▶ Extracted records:
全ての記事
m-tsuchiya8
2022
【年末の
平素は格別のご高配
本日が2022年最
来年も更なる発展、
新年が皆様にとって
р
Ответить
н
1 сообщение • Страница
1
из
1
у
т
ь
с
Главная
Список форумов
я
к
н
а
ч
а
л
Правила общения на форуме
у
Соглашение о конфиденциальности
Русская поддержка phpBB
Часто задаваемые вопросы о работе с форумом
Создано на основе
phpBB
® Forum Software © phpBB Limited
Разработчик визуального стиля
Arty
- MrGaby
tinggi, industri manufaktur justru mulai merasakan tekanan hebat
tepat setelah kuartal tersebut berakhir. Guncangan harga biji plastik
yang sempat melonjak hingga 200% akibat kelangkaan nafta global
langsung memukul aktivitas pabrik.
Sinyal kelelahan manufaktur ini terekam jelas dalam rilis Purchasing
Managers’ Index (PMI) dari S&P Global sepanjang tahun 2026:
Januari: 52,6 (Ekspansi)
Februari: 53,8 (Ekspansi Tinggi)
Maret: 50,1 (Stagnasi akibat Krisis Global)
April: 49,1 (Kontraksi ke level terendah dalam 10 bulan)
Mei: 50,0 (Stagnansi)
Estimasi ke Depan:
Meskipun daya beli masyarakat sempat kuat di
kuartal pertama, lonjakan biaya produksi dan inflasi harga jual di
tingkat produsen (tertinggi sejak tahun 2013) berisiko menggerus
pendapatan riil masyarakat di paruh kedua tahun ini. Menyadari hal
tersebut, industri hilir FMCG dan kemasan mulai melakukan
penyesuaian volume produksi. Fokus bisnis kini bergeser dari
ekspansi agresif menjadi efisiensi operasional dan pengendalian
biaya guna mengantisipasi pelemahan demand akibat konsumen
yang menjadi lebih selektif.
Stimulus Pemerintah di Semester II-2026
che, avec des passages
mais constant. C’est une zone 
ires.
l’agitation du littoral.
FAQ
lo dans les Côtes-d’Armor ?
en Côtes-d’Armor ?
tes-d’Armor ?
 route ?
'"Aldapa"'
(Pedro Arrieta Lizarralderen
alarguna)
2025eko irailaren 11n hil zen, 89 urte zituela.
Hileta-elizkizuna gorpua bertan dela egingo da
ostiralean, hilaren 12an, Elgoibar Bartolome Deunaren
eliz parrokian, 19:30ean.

▶ Written task:
Copy all records verbatim.

▶ Written response:
全ての記事
m-tsuchiya8
2022
【年末の
平素は格別のご高配
本日が2022年最
来年も更なる発展、
新年が皆様にとって
р
Ответить
н
1 сообщение • Страница
1
из
1
у
т
ь
с
Главная
Список форумов
я
к
н
а
ч
а
л
Правила общения на форуме
у
Соглашение о конфиденциальности
Русская поддержка phpBB
Часто задаваемые вопросы о работе с форумом
Создано на основе
phpBB
® Forum Software © phpBB Limited
Разработчик визуального стиля
Arty
- MrGaby
tinggi, industri manufaktur justru mulai merasakan tekanan hebat
tepat setelah kuartal tersebut berakhir. Guncangan harga biji plastik
yang sempat melonjak hingga 200% akibat kelangkaan nafta global
langsung memukul aktivitas pabrik.
Sinyal kelelahan manufaktur ini terekam jelas dalam rilis Purchasing
Managers’ Index (PMI) dari S&P Global sepanjang tahun 2026:
Januari: 52,6 (Ekspansi)
Februari: 53,8 (Ekspansi Tinggi)
Maret: 50,1 (Stagnasi akibat Krisis Global)
April: 49,1 (Kontraksi ke level terendah dalam 10 bulan)
Mei: 50,0 (Stagnansi)
Estimasi ke Depan:
Meskipun daya beli masyarakat sempat kuat di
kuartal pertama, lonjakan biaya produksi dan inflasi harga jual di
tingkat produsen (tertinggi sejak tahun 2013) berisiko menggerus
pendapatan riil masyarakat di paruh kedua tahun ini. Menyadari hal
tersebut, industri hilir FMCG dan kemasan mulai melakukan
penyesuaian volume produksi. Fokus bisnis kini bergeser dari
ekspansi agresif menjadi efisiensi operasional dan pengendalian
biaya guna mengantisipasi pelemahan demand akibat konsumen
yang menjadi lebih selektif.
Stimulus Pemerintah di Semester II-2026
che, avec des passages
mais constant. C’est une zone 
ires.
l’agitation du littoral.
FAQ
lo dans les Côtes-d’Armor ?
en Côtes-d’Armor ?
tes-d’Armor ?
 route ?
'"Aldapa"'
(Pedro Arrieta Lizarralderen
alarguna)
2025eko irailaren 11n hil zen, 89 urte zituela.
Hileta-elizkizuna gorpua bertan dela egingo da
ostiralean, hilaren 12an, Elgoibar Bartolome Deunaren
eliz parrokian, 19:30ean.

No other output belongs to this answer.